Des plans et schémas nous montrent aussi l’ampleur de l’explosion (qui a crée une boule de feu de 600 mètres de large, un mini-soleil) et des destructions.
Si l’atmosphère du musée était déjà grave, que dire de la salle suivante, où sont exposés des effets personnels de victimes. Les lambeaux de l’uniforme d’un écolier, qui a réussi à rentrer chez lui après l’explosion et est mort le soir même ; le tricycle d’un bambin, sur lequel il était lorsque la bombe a explosé ; la sandale de bois d’une collégienne, où on distingue la trace noircie de son pied… Seule trace qui ait été retrouvée d’elle.
Au centre de la salle, quelques marches et un mur de pierre. Sur ce mur, une forme noire, la silhouette d’un homme, vaporisé alors qu’il était assis là.
Insoutenable.
Certains lecteurs se diront peut-être : « Ils l’avaient bien cherché, c’est eux qui ont attaqué les Chinois en 1937, puis les Américains en 1941, et ils ont aussi fait pas mal de saloperies pendant la guerre ». Ca ne justifie pas, selon moi, le massacre aveugle de civils (et je pense la même chose du bombardement de Dresde).
Après l’explosion, l’enfer a continué – et continue de nos jours – avec les radiations, qui lorsqu’elles n’ont pas tué en quelques jours, ont semé les graines de cancers et malformations diverses dans les corps des survivants et le ventre des femmes. Le musée revient aussi longuement sur ce point.
La reconstruction de la ville s’est faite très rapidement. Trois jours après l’explosion, alors que Nagasaki connaissait le même sort, le tramway d’Hiroshima reprenait du service. Un demi-siècle plus tard, c’est une ville (presque) semblable à toutes les autres au Japon.
En sortant du musée, nous tombons sur une cérémonie devant le cénotaphe, qui contient le nom de toutes les victimes connues de la bombe. Il s’agit semble-t-il d’un lycée de filles.

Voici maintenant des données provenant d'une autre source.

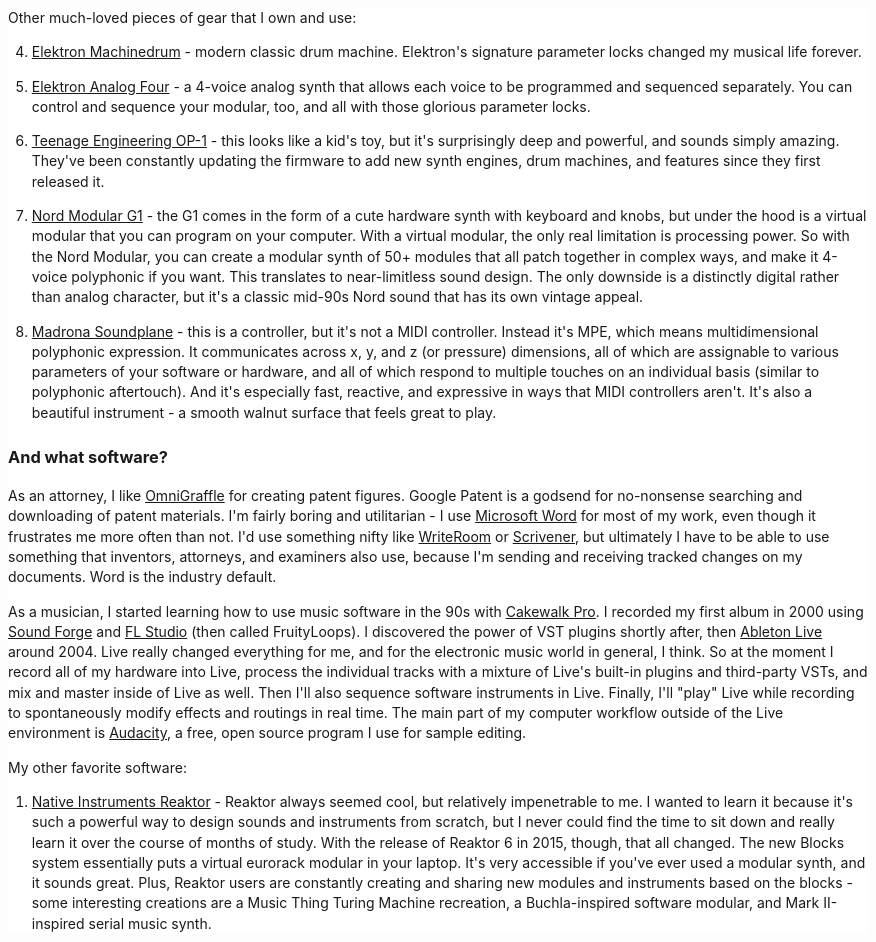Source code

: Other much-loved pieces of gear that I own and use:

4. [Elektron Machinedrum][machinedrum-sps-1] - modern classic drum machine. Elektron's signature parameter locks changed my musical life forever.

5. [Elektron Analog Four][analog-four-mkii] - a 4-voice analog synth that allows each voice to be programmed and sequenced separately. You can control and sequence your modular, too, and all with those glorious parameter locks.

6. [Teenage Engineering OP-1][op-1] - this looks like a kid's toy, but it's surprisingly deep and powerful, and sounds simply amazing. They've been constantly updating the firmware to add new synth engines, drum machines, and features since they first released it.

7. [Nord Modular G1][nord-modular] - the G1 comes in the form of a cute hardware synth with keyboard and knobs, but under the hood is a virtual modular that you can program on your computer. With a virtual modular, the only real limitation is processing power. So with the Nord Modular, you can create a modular synth of 50+ modules that all patch together in complex ways, and make it 4-voice polyphonic if you want. This translates to near-limitless sound design. The only downside is a distinctly digital rather than analog character, but it's a classic mid-90s Nord sound that has its own vintage appeal.

8. [Madrona Soundplane][soundplane-model-a] - this is a controller, but it's not a MIDI controller. Instead it's MPE, which means multidimensional polyphonic expression. It communicates across x, y, and z (or pressure) dimensions, all of which are assignable to various parameters of your software or hardware, and all of which respond to multiple touches on an individual basis (similar to polyphonic aftertouch). And it's especially fast, reactive, and expressive in ways that MIDI controllers aren't. It's also a beautiful instrument - a smooth walnut surface that feels great to play.

### And what software?

As an attorney, I like [OmniGraffle][] for creating patent figures. Google Patent is a godsend for no-nonsense searching and downloading of patent materials. I'm fairly boring and utilitarian - I use [Microsoft Word][word] for most of my work, even though it frustrates me more often than not. I'd use something nifty like [WriteRoom][] or [Scrivener][], but ultimately I have to be able to use something that inventors, attorneys, and examiners also use, because I'm sending and receiving tracked changes on my documents. Word is the industry default.

As a musician, I started learning how to use music software in the 90s with [Cakewalk Pro][cakewalk]. I recorded my first album in 2000 using [Sound Forge][sound-forge] and [FL Studio][fl-studio] (then called FruityLoops). I discovered the power of VST plugins shortly after, then [Ableton Live][live] around 2004. Live really changed everything for me, and for the electronic music world in general, I think. So at the moment I record all of my hardware into Live, process the individual tracks with a mixture of Live's built-in plugins and third-party VSTs, and mix and master inside of Live as well. Then I'll also sequence software instruments in Live. Finally, I'll "play" Live while recording to spontaneously modify effects and routings in real time. The main part of my computer workflow outside of the Live environment is [Audacity][], a free, open source program I use for sample editing. 

My other favorite software:

1. [Native Instruments Reaktor][reaktor] - Reaktor always seemed cool, but relatively impenetrable to me. I wanted to learn it because it's such a powerful way to design sounds and instruments from scratch, but I never could find the time to sit down and really learn it over the course of months of study. With the release of Reaktor 6 in 2015, though, that all changed. The new Blocks system essentially puts a virtual eurorack modular in your laptop. It's very accessible if you've ever used a modular synth, and it sounds great. Plus, Reaktor users are constantly creating and sharing new modules and instruments based on the blocks - some interesting creations are a Music Thing Turing Machine recreation, a Buchla-inspired software modular, and Mark II-inspired serial music synth.


[aalto]: https://madronalabs.com/products/aalto "A semi-modular software synth."
[analog-four-mkii]: https://www.elektron.se/products/analog-four-mkii/ "An analog synth."
[audacity]: https://sourceforge.net/projects/audacity/ "An open-source, cross-platform audio editor."
[axoloti]: http://www.axoloti.com/ "An audio board."
[cakewalk]: https://en.wikipedia.org/wiki/Cakewalk_(sequencer) "A music sequencer program."
[d.2]: https://www.sweetwater.com/store/detail/BehringerD "A monosynth."
[deckards-dream]: https://www.deckardsdream.com/ "An analog synth."
[digitakt]: https://www.elektron.se/products/digitakt/ "A drum machine and sampler."
[fl-studio]: https://www.image-line.com/flstudio/ "An audio editor for Windows."
[galaxy-s7-edge]: https://en.wikipedia.org/wiki/Samsung_Galaxy_S7 "A 5.5 inch Android smartphone."
[live]: https://www.ableton.com/en/live/ "Musical creation software."
[macbook.2]: https://en.wikipedia.org/wiki/MacBook_(2015_version) "A very thin 12 inch laptop."
[machinedrum-sps-1]: http://www.vintagesynth.com/misc/machinedrum.php "A drum machine."
[maths]: http://www.makenoisemusic.com/modules/maths "An analog audio computer."
[matrixbrute]: https://www.arturia.com/products/matrixbrute/overview "A monophonic synth."
[me05]: http://web.archive.org/web/20201108115945/https://www.masterdynamic.com/products/me05-earphones "In-ear headphones."
[mother-32]: https://www.moogmusic.com/products/semi-modular/mother-32 "A modular synth."
[nord-modular]: https://en.wikipedia.org/wiki/Nord_Modular "A synth."
[octatrack-mkii]: https://www.elektron.se/products/octatrack-mkii/ "An 8 track sampler."
[omnigraffle]: https://www.omnigroup.com/omnigraffle/ "Diagramming software for the Mac."
[op-1]: https://www.teenageengineering.com/products/op-1 "A unique synthesizer."
[organelle]: https://www.critterandguitari.com/pages/organelle "An audio device."
[poly-evolver]: http://www.vintagesynth.com/dsi/pek.php "A four-voice synth."
[prophet-12]: https://www.davesmithinstruments.com/product/prophet-12-keyboard/ "A 12-voice synth."
[reaktor]: https://www.native-instruments.com/en/products/komplete/synths/reaktor-5/ "Sound studio software."
[scrivener]: http://literatureandlatte.com/scrivener.php "A Mac text editor aimed at writers."
[sound-forge]: http://www.sonycreativesoftware.com/soundforgepro "Audio editing software."
[soundplane-model-a]: https://madronalabs.com/soundplane "A wooden computer music controller."
[sr325e]: http://www.gradolabs.com/headphones/prestige-series/item/5-sr325e "Over-the-ear headphones."
[volca-fm]: https://www.korg.com/us/products/dj/volca_fm/ "A three-voice synth."
[word]: https://products.office.com/en-us/word "A document editor."
[writeroom]: http://www.hogbaysoftware.com/products/writeroom "Full-screen writing software."
[zed-12fx]: https://www.allen-heath.com/ahproducts/zed-12fx/ "An audio mixer."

Outre le mémorial, il y a plusieurs choses à y voir, notamment le château, reconstruit comme à l’époque, et un jardin japonais classique. Mais faute de temps, nous ne nous y arrêtons pas.
A la place, nous rentrons à Miyajima, et pour une fois, nous couchons assez tôt.
cela reste toujours tres impressionnant de voir les restes de guerre,,surtout les affaires personnelles des victimes,on peut qu imaginer l horreur,quoi qu imaginer est difficile.